In deze zaak gaat het om de intrekking en terugvordering van een WIA-uitkering aan appellant, die in detentie zat en dit niet tijdig heeft gemeld aan het Uitvoeringsinstituut werknemersverzekeringen (Uwv). Appellant ontving vanaf 21 maart 2017 een WIA-uitkering, maar deze werd per 1 september 2019 stopgezet omdat hij niet op afspraken met de arbeidsdeskundige was verschenen. Het Uwv ontving op 5 juni 2020 informatie van Reclassering Nederland dat appellant van 3 december 2018 tot 27 mei 2020 in detentie had gezeten. Hierop volgde een besluit van het Uwv op 24 juni 2020 om de WIA-uitkering over de periode van 3 januari 2019 tot en met 26 mei 2020 in te trekken en een terugvordering van € 17.988,41 bruto. Appellant heeft bezwaar gemaakt, maar dit werd ongegrond verklaard.

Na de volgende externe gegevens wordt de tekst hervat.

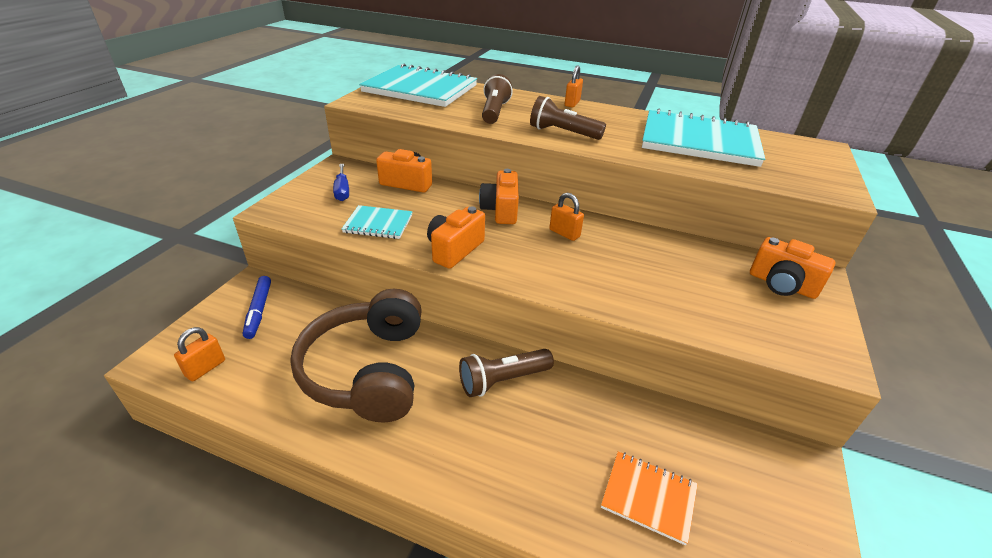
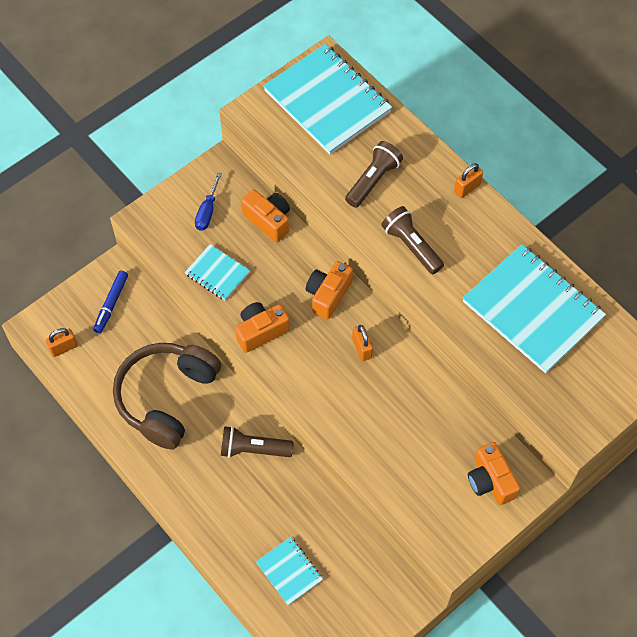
camera: 30 degrees right, 25 degrees up
orange notebook [601,451,698,545] -> turquoise notebook [256,537,323,605]

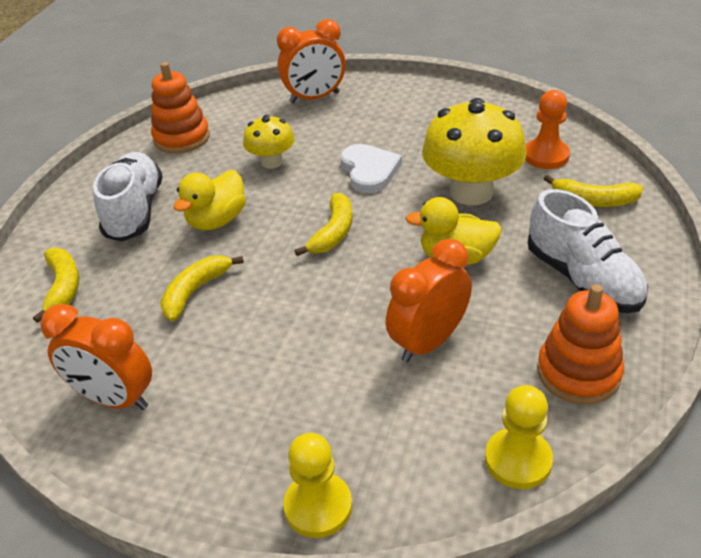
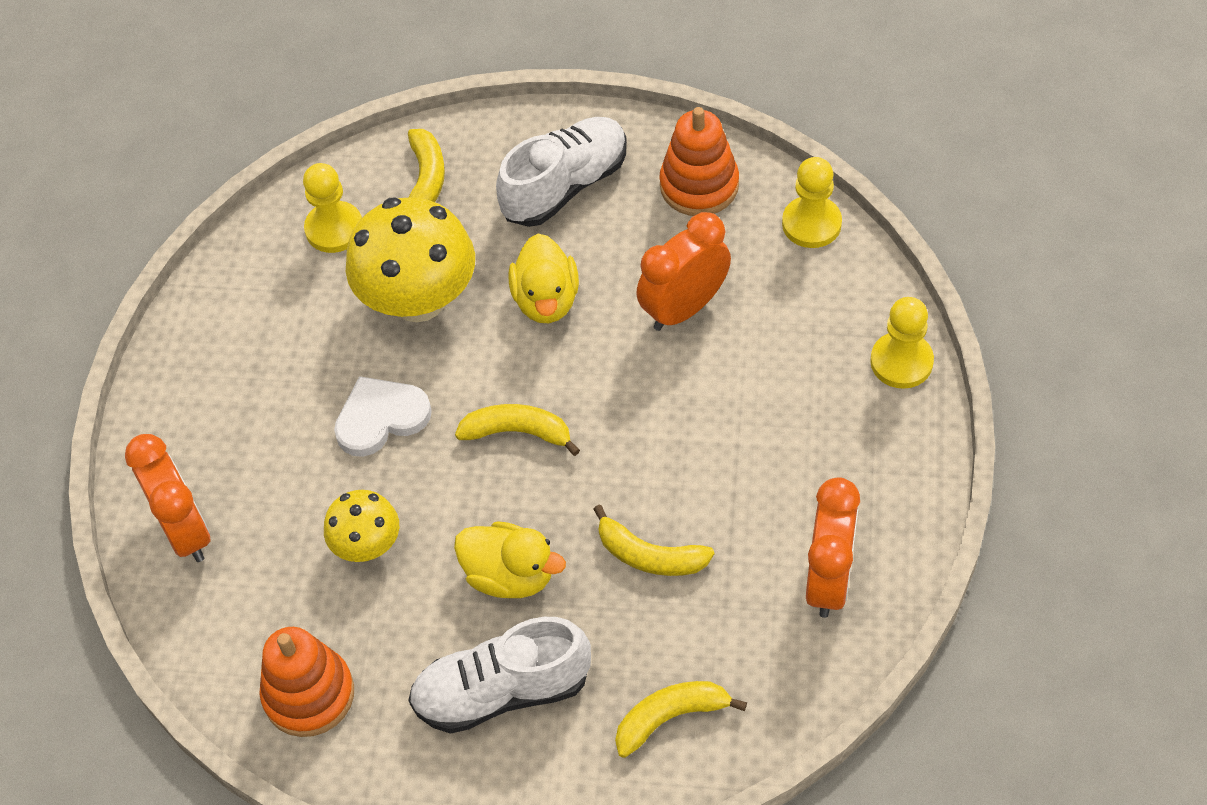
camera: 100 degrees left, 15 degrees up
orange clock [386,239,472,363] -> orange clock turned 105 degrees clockwise [636,212,731,331]
orange pawn [525,90,570,169] -> yellow pawn [303,163,362,253]

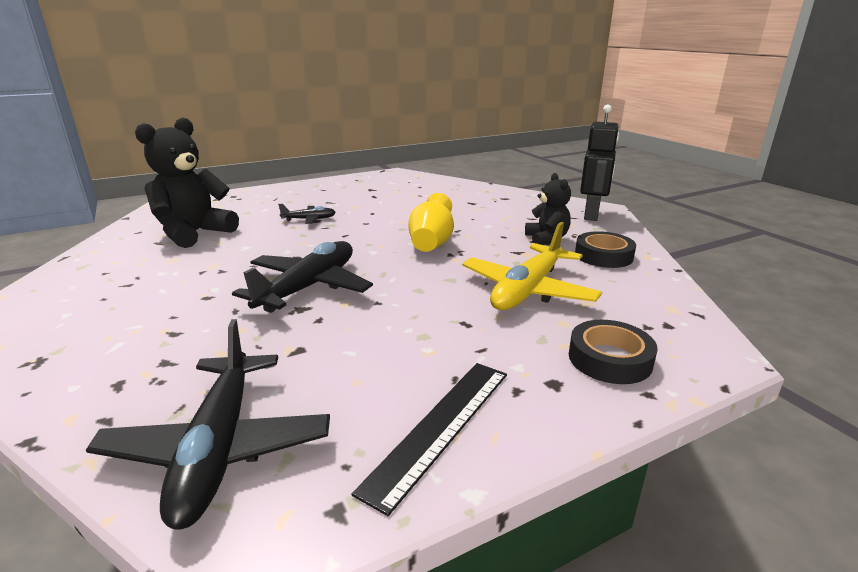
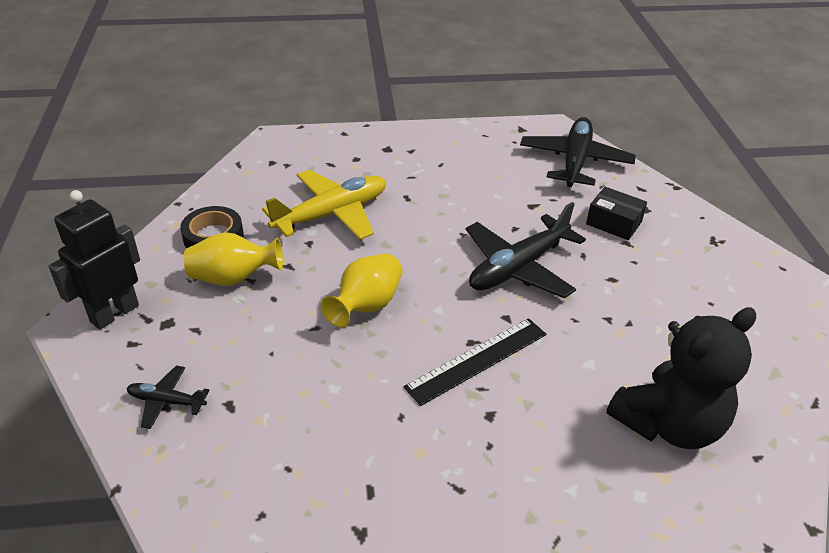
camera: 160 degrees left, 15 degrees up
black plane [278,204,336,224] -> black plane moved to [127,365,209,429]
black ruler [352,363,507,516] -> black ruler moved to [403,318,547,406]
black teddy bear [525,173,571,245] -> yellow vase [184,232,283,286]
black tape [569,320,658,384] -> none
none -> black box [586,187,647,240]

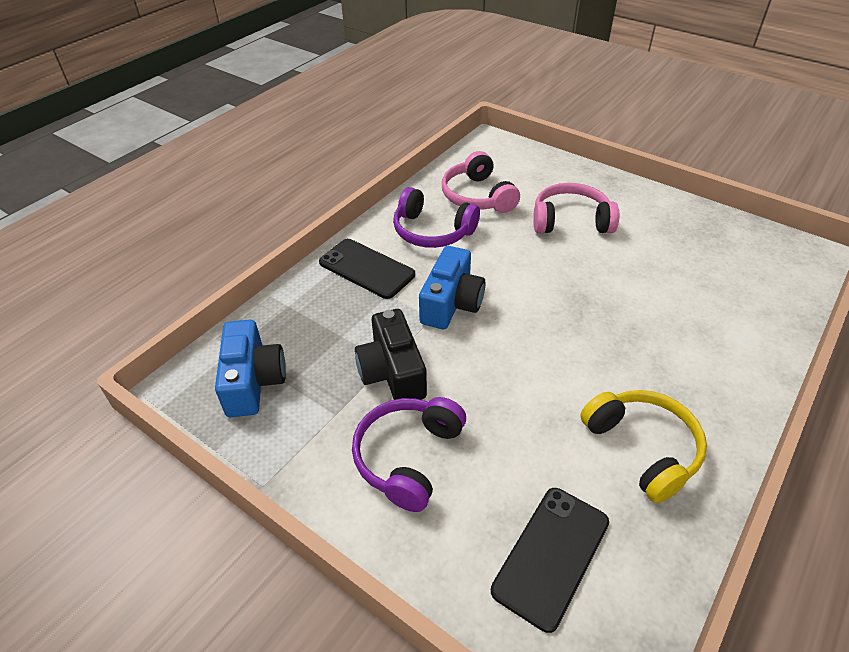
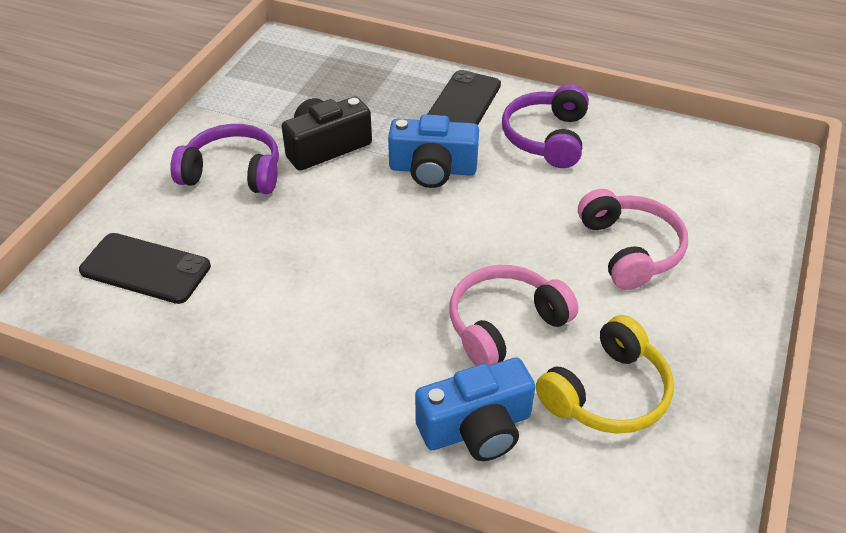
camera: 75 degrees right, 0 degrees up
blue camera [215,320,286,417] -> blue camera moved to [415,357,535,461]
pink headphones [442,151,520,213] -> pink headphones moved to [449,265,578,366]
yellow headphones [580,390,707,503] -> yellow headphones moved to [536,315,674,434]

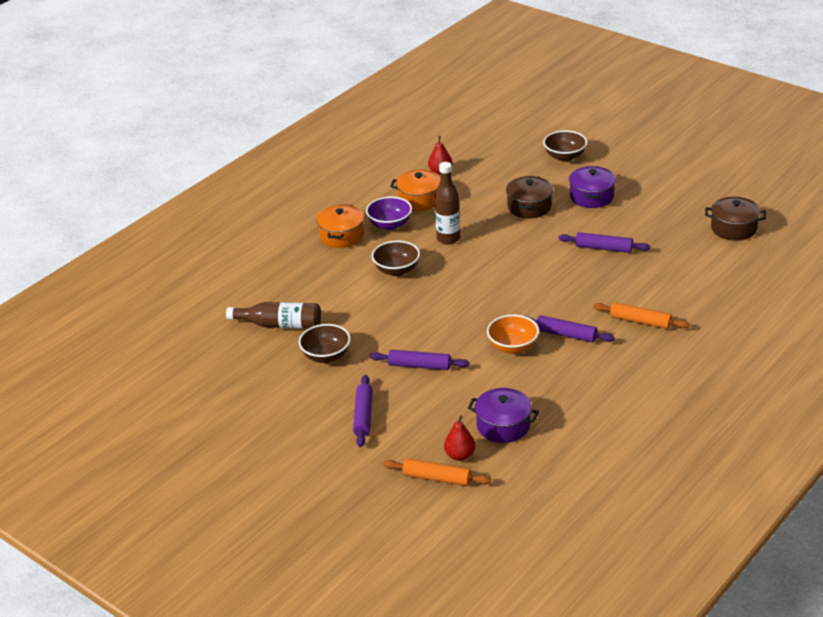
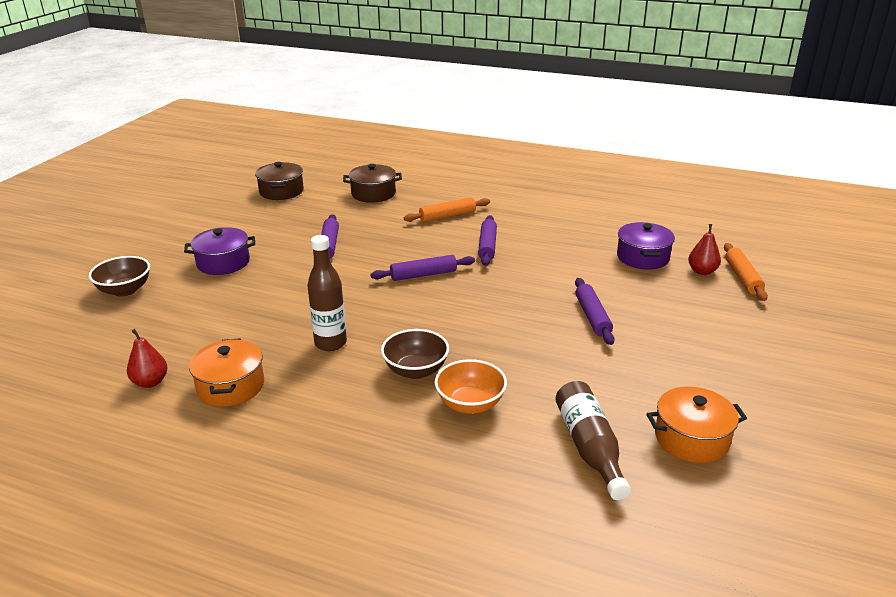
camera: 110 degrees left, 5 degrees down
brown bowl [299,324,351,363] -> none
orange pot [317,204,364,248] -> orange pot moved to [647,386,747,463]
purple rolling pin [353,375,373,447] -> purple rolling pin moved to [370,255,475,281]
purple bowl [366,197,412,230] -> none
orange bowl [487,315,539,354] -> orange bowl moved to [435,359,507,414]
brown pot [506,176,553,218] -> brown pot moved to [343,164,402,203]
orange rolling pin [593,302,690,329] -> orange rolling pin turned 60 degrees clockwise [404,197,490,222]

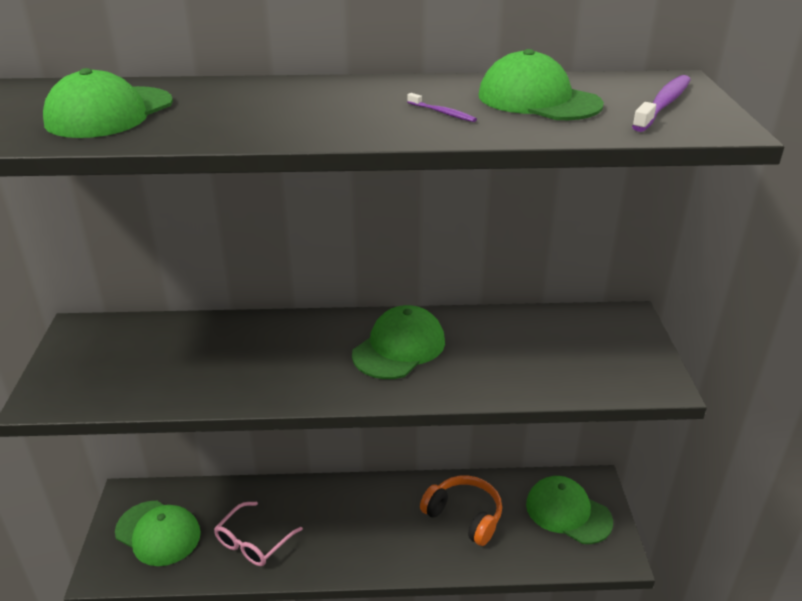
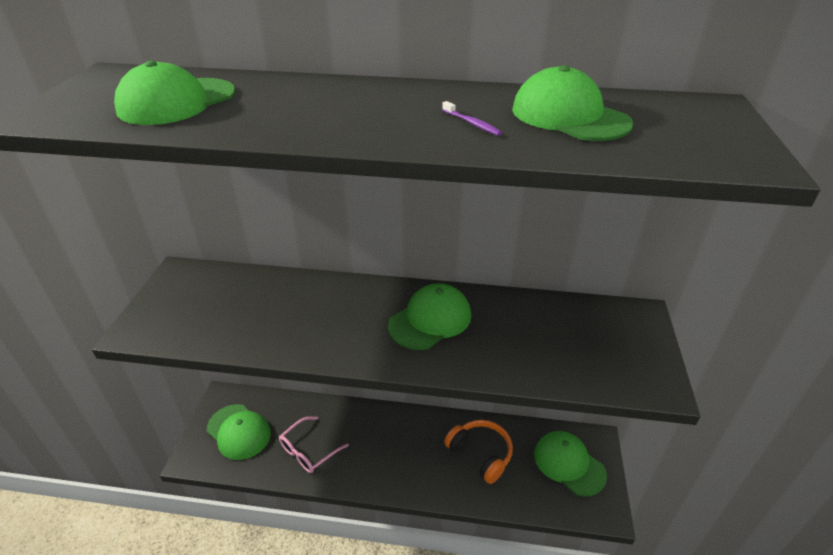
camera: 10 degrees right, 5 degrees up
purple toothbrush [632,75,691,132] -> none

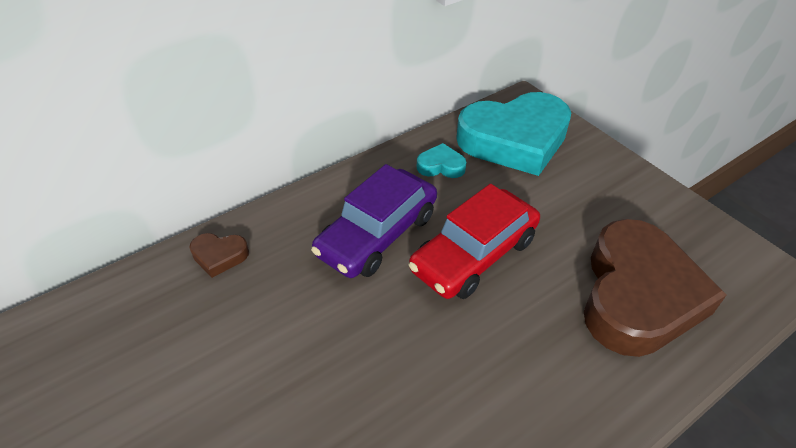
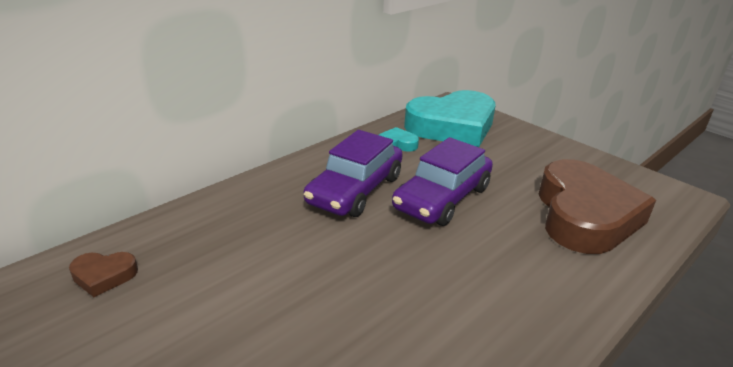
camera: 10 degrees left, 15 degrees down
brown heart [189,233,249,278] -> brown heart moved to [69,252,138,297]
red car [408,184,540,299] -> purple car [392,137,493,226]

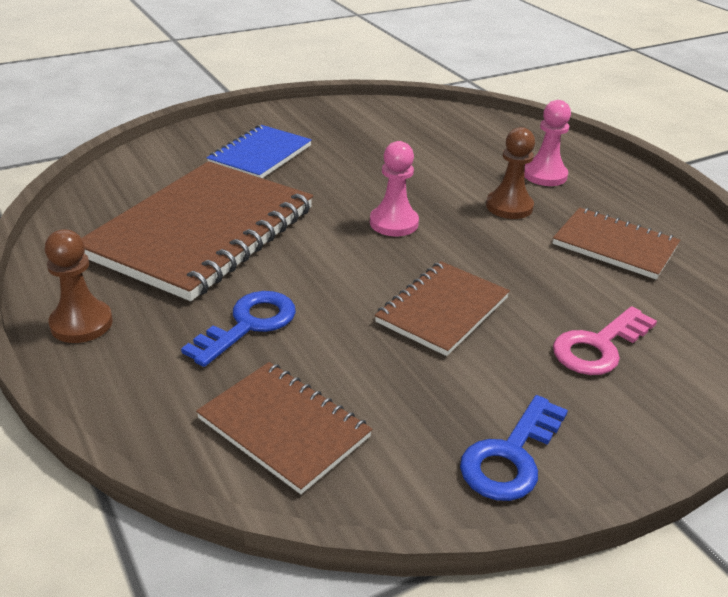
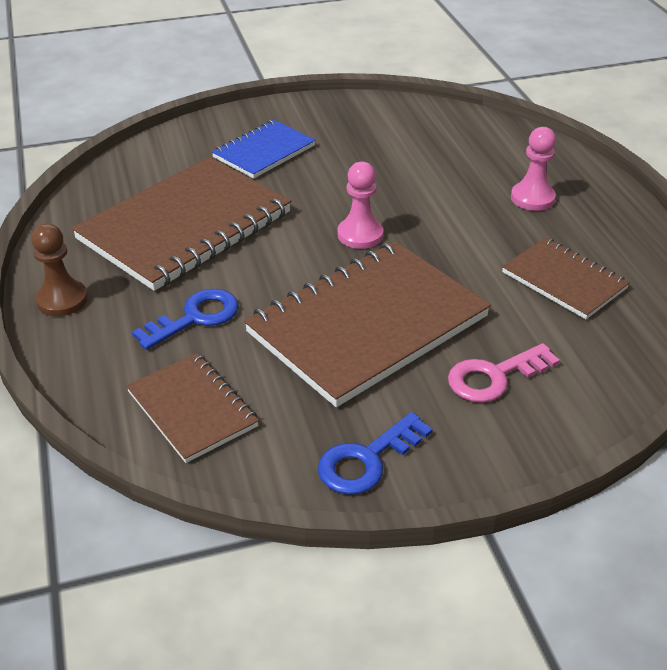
camera: 15 degrees right, 5 degrees up
brown notebook [375,261,510,356] -> brown notebook [244,241,491,407], size x1.86
brown pawn [486,127,535,219] -> none

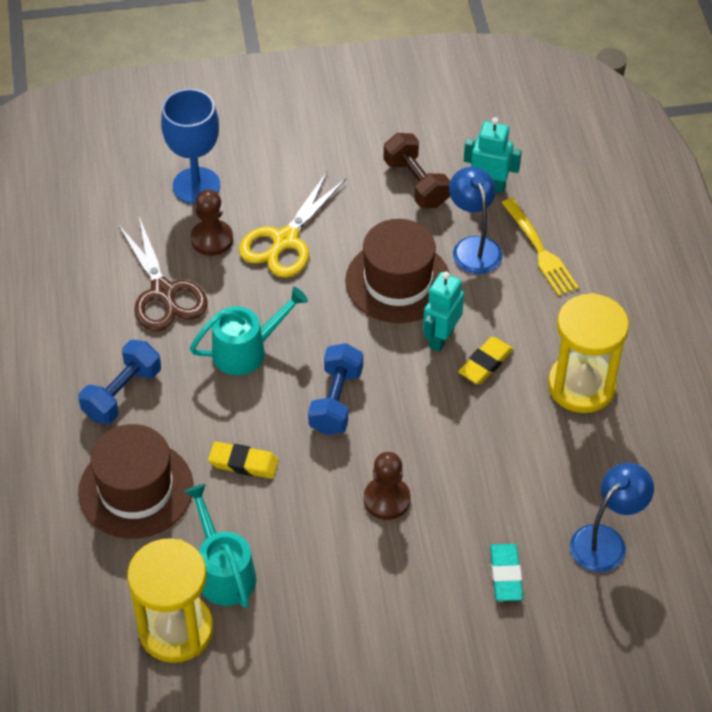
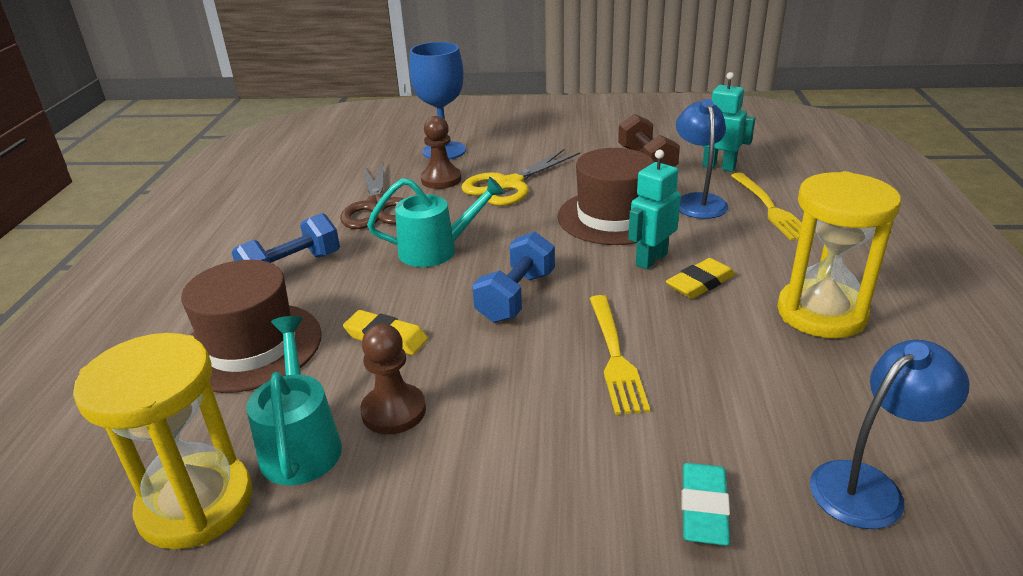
camera: 15 degrees right, 20 degrees down
brown pawn [364,452,411,520] -> brown pawn moved to [360,324,426,434]
none -> yellow fork [589,295,650,415]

De rechtbank Rotterdam verklaarde het beroep van appellant tegen het besluit van het Uwv ongegrond, omdat appellant niet had voldaan aan zijn inlichtingenplicht. De rechtbank oordeelde dat het niet doorgeven van zijn detentie door zijn partner en de reclassering voor rekening en risico van appellant kwam. In hoger beroep handhaafde appellant zijn standpunt dat hij alles had gedaan om het Uwv te informeren, maar de Centrale Raad van Beroep oordeelde dat appellant op grond van de Wet WIA verplicht was om het Uwv onverwijld op de hoogte te stellen van zijn detentie. De Raad bevestigde de uitspraak van de rechtbank en oordeelde dat appellant niet aannemelijk had gemaakt dat het Uwv op de hoogte was gesteld van zijn detentie.
De Raad concludeerde dat het hoger beroep niet slaagde en dat de aangevallen uitspraak moest worden bevestigd. Er was geen aanleiding voor een veroordeling in de proceskosten.